China team drafts ‘comprehensive’ sanctions list targeting US, allies on 63 tech sectors

Scientists have listed sensitive or globally competitive tech that may benefit from export restrictions to keep them out of foreign hands

3-MIN READ

Chao Kongin Beijing

Published: 11:00pm, 1 Jun 2026|Updated: 12:07am, 2 Jun 2026

Since US President Donald Trump launched a tariff war against China during his first term in office, Washington has steadily expanded restrictions on Chinese access to advanced technologies, targeting semiconductors, artificial intelligence (AI), quantum computing, aerospace systems, supercomputers and a broad range of dual-use technologies.

These export controls are aimed at slowing China’s rise in high-end manufacturing and frontier science.

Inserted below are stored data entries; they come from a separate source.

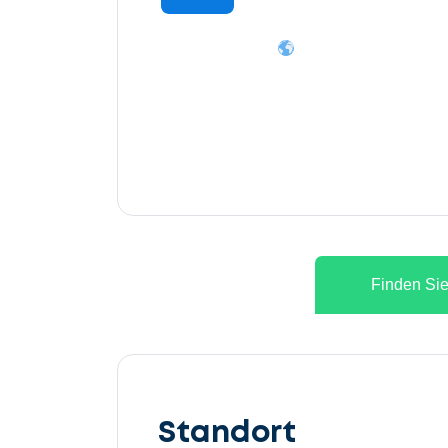
Finden Sie
Lassen
Sie
Standort
uns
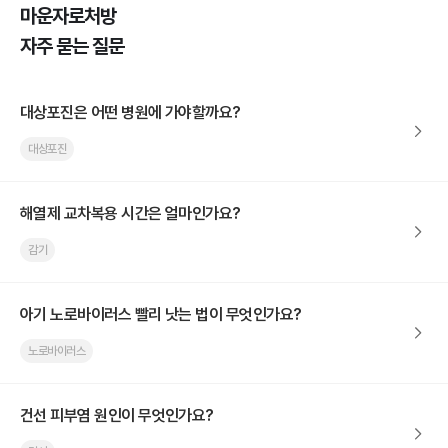
마운자로처방
자주 묻는 질문
대상포진은 어떤 병원에 가야할까요?
대상포진
해열제 교차복용 시간은 얼마인가요?
감기
아기 노로바이러스 빨리 낫는 법이 무엇인가요?
노로바이러스
건선 피부염 원인이 무엇인가요?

But Beijing’s rapid progress in a number of strategic sectors has forced a dramatic shift: China is no longer merely a target of technology restrictions – it may also need its own system to restrict the outflow of critical technologies in areas where it has achieved global advantages.

A groundbreaking study on the matter, first published on March 19 in the Bulletin of the Chinese Academy of Sciences, was highlighted again in a May 21 press release published by the journal’s social media account.

The study was titled “Selection Framework and Empirical Research of Restricted Export Technology”.

The team proposed what it described as China’s first relatively comprehensive framework for identifying technologies that might warrant future export restrictions, ultimately producing a list of 63 technologies viewed as strategically sensitive or globally competitive.